DOCUMENT EXCERPT>
----------
There are so many types of flies in the store that it’s easy to throw your hands up and walk away. Please don’t. Most of the fly guys behind the counter are used to seeing people come into their section and peruse the bins. Knowledgeable anglers come in, grab a little cup, and proceed to fill it with the variety they need for the day. Inexperienced anglers come in, stare at the flies, look at the guy behind the counter, back at the flies again, then either gather themselves up and ask a question or just turn and leave.
I know this from experience. When I started fly fishing, I remember being so overwhelmed in the fly aisle that I would go right up to the counter and ask the guy what I should buy. I’m so glad I took that approach early on. I still do that when I am exploring new areas. I’ll hit the local fly shop and check out what they have, pick out a few of my personal favorites that are very universal, then ask the local staff what works best for their rivers and lakes. I’ve learned almost as much from local shops as I have from actually being on the water. Local knowledge will get you far in fly fishing.
Flies fall into five main categories, with each having sub-categories for specific types. I’m going to try and help you make sense of the different options available to you. I’ll go over a who, what, where, when for each type as well, which should help in narrowing down your search in the fly shop.
----------
EXTRACTED RECORDS>
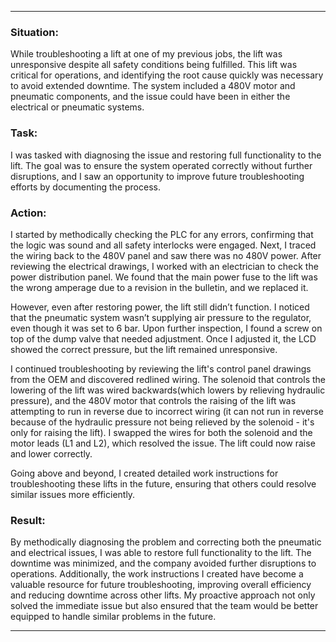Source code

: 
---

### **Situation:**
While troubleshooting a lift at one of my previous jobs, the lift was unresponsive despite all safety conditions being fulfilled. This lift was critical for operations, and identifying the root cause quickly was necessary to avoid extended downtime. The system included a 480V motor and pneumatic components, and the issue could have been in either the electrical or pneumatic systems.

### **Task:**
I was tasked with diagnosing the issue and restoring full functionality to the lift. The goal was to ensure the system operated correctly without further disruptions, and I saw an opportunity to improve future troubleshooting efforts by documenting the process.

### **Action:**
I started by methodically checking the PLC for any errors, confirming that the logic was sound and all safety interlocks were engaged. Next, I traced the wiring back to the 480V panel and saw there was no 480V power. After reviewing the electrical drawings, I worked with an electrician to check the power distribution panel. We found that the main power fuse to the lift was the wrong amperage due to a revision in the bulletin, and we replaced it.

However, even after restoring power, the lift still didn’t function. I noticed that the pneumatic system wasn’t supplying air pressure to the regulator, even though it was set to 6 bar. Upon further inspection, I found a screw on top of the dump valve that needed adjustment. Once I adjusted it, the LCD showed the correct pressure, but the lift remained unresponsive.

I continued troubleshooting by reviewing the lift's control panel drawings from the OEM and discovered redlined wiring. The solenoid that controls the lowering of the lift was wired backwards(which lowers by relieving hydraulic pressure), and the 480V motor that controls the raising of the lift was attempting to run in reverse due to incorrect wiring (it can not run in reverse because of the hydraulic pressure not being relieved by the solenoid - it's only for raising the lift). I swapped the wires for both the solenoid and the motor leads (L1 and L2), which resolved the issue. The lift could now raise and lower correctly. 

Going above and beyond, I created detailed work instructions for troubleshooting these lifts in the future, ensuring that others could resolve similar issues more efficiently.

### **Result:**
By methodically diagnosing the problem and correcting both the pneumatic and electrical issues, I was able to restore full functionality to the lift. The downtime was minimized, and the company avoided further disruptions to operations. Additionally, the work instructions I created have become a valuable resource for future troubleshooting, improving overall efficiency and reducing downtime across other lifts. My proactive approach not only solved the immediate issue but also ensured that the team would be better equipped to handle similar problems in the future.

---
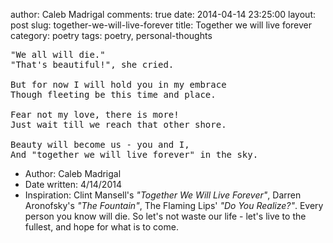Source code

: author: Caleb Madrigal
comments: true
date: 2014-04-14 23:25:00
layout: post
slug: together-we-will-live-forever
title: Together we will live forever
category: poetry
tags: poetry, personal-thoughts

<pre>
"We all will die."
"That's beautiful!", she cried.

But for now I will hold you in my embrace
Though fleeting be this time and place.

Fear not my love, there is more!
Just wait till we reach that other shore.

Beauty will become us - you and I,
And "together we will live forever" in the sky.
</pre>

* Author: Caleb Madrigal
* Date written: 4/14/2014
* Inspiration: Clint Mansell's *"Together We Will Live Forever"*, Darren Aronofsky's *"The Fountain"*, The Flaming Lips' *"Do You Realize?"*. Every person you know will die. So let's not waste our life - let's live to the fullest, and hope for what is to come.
----------
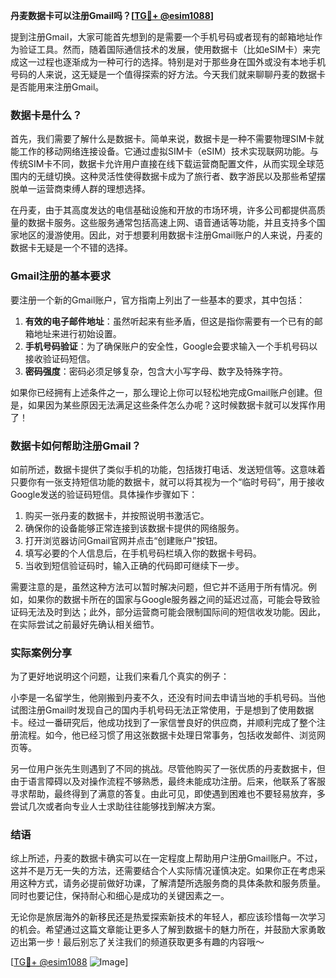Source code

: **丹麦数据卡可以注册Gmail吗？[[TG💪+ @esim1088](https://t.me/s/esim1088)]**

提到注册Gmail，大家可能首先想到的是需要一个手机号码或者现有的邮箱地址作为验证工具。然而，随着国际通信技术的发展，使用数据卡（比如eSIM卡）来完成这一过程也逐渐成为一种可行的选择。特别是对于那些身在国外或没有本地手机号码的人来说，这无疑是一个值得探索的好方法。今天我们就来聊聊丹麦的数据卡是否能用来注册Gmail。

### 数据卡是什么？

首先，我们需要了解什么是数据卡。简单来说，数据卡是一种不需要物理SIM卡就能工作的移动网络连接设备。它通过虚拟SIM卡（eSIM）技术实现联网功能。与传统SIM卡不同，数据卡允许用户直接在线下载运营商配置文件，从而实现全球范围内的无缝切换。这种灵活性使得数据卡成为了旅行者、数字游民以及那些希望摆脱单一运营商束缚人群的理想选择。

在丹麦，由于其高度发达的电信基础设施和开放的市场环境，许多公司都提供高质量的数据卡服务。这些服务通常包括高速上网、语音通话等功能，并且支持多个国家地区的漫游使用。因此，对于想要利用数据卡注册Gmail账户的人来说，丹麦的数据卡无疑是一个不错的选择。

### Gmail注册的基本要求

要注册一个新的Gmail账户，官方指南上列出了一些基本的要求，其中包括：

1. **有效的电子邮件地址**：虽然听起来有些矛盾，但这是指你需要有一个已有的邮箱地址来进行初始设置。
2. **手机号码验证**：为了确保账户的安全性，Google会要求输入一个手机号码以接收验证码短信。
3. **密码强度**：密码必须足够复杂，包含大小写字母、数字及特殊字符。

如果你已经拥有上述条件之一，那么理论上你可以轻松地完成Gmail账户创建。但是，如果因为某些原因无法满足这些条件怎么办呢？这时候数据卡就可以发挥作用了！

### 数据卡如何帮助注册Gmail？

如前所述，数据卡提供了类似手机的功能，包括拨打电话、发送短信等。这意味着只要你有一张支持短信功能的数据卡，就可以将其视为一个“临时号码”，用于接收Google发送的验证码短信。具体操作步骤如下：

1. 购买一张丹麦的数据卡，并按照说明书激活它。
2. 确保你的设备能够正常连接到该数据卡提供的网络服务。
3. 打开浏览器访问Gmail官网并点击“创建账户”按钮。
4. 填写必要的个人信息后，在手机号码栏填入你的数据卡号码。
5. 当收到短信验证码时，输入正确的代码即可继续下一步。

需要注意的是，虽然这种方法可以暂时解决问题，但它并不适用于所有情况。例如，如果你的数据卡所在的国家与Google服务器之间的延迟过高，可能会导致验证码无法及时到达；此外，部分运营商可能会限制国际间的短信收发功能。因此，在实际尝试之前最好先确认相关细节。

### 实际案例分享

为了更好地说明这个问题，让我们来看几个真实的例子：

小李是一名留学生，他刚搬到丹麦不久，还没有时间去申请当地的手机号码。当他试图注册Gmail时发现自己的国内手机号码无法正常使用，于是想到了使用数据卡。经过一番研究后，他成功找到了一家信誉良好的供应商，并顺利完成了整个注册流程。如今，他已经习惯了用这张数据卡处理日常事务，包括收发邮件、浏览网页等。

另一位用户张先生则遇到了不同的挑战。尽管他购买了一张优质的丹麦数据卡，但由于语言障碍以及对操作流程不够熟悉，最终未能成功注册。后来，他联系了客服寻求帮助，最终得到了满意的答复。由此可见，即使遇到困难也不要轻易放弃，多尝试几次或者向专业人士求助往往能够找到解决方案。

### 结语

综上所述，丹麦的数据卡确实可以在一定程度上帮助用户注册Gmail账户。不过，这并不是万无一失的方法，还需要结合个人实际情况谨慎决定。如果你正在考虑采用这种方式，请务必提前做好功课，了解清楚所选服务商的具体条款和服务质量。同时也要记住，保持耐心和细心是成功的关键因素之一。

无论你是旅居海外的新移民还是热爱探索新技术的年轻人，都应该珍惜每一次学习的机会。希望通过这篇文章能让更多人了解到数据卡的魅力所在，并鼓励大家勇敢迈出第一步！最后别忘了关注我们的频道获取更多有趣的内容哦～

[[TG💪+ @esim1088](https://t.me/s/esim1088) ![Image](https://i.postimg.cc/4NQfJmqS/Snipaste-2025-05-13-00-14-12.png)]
----------
WHAT THIS EXERCISE ASKS>
A. Could you convert the records' lines, starting with the line containing "提到注册Gmail，大家可能" and going on through the line containing "为了更好地说明这个问题，让我们来看几个真实的例子：", into a JSON list of strings with one string per line, blank lines left out and no other lines included?
B. How would you carry on the piece about choosing flies at a fly shop from the point where it stops?

TASK ANSWERS>
A.
[
  "提到注册Gmail，大家可能首先想到的是需要一个手机号码或者现有的邮箱地址作为验证工具。然而，随着国际通信技术的发展，使用数据卡（比如eSIM卡）来完成这一过程也逐渐成为一种可行的选择。特别是对于那些身在国外或没有本地手机号码的人来说，这无疑是一个值得探索的好方法。今天我们就来聊聊丹麦的数据卡是否能用来注册Gmail。",
  "### 数据卡是什么？",
  "首先，我们需要了解什么是数据卡。简单来说，数据卡是一种不需要物理SIM卡就能工作的移动网络连接设备。它通过虚拟SIM卡（eSIM）技术实现联网功能。与传统SIM卡不同，数据卡允许用户直接在线下载运营商配置文件，从而实现全球范围内的无缝切换。这种灵活性使得数据卡成为了旅行者、数字游民以及那些希望摆脱单一运营商束缚人群的理想选择。",
  "在丹麦，由于其高度发达的电信基础设施和开放的市场环境，许多公司都提供高质量的数据卡服务。这些服务通常包括高速上网、语音通话等功能，并且支持多个国家地区的漫游使用。因此，对于想要利用数据卡注册Gmail账户的人来说，丹麦的数据卡无疑是一个不错的选择。",
  "### Gmail注册的基本要求",
  "要注册一个新的Gmail账户，官方指南上列出了一些基本的要求，其中包括：",
  "1. **有效的电子邮件地址**：虽然听起来有些矛盾，但这是指你需要有一个已有的邮箱地址来进行初始设置。",
  "2. **手机号码验证**：为了确保账户的安全性，Google会要求输入一个手机号码以接收验证码短信。",
  "3. **密码强度**：密码必须足够复杂，包含大小写字母、数字及特殊字符。",
  "如果你已经拥有上述条件之一，那么理论上你可以轻松地完成Gmail账户创建。但是，如果因为某些原因无法满足这些条件怎么办呢？这时候数据卡就可以发挥作用了！",
  "### 数据卡如何帮助注册Gmail？",
  "如前所述，数据卡提供了类似手机的功能，包括拨打电话、发送短信等。这意味着只要你有一张支持短信功能的数据卡，就可以将其视为一个“临时号码”，用于接收Google发送的验证码短信。具体操作步骤如下：",
  "1. 购买一张丹麦的数据卡，并按照说明书激活它。",
  "2. 确保你的设备能够正常连接到该数据卡提供的网络服务。",
  "3. 打开浏览器访问Gmail官网并点击“创建账户”按钮。",
  "4. 填写必要的个人信息后，在手机号码栏填入你的数据卡号码。",
  "5. 当收到短信验证码时，输入正确的代码即可继续下一步。",
  "需要注意的是，虽然这种方法可以暂时解决问题，但它并不适用于所有情况。例如，如果你的数据卡所在的国家与Google服务器之间的延迟过高，可能会导致验证码无法及时到达；此外，部分运营商可能会限制国际间的短信收发功能。因此，在实际尝试之前最好先确认相关细节。",
  "### 实际案例分享",
  "为了更好地说明这个问题，让我们来看几个真实的例子："
]

B.
Before we can get into the main types of flies, let’s cover the stages of a fly, so you have a solid understanding of how the stages represent the different categories and the depths these flies are at. Breaking this down further into a per insect life cycle tends to be a bit too complicated and time-consuming for even the most avid angler among us. A better way to figure out what’s happening on the river is to have a general understanding of the stages of a fly. Then it doesn’t matter as much the type, and you’ll be able to understand where it is in its cycle, therefore knowing the water column to fish. So, let’s do a quick dive into a bug’s life cycle.
Most insects you find in a river have four main stages:
The first stage of most aquatic insects lives after the egg is a nymph. The nymph typically hangs out on the bottom, holding amongst the rocks, trying its best not to get swept away. Of course, they do get swept away and end up in other pools downstream, where they keep growing into the next stage if they make it that far.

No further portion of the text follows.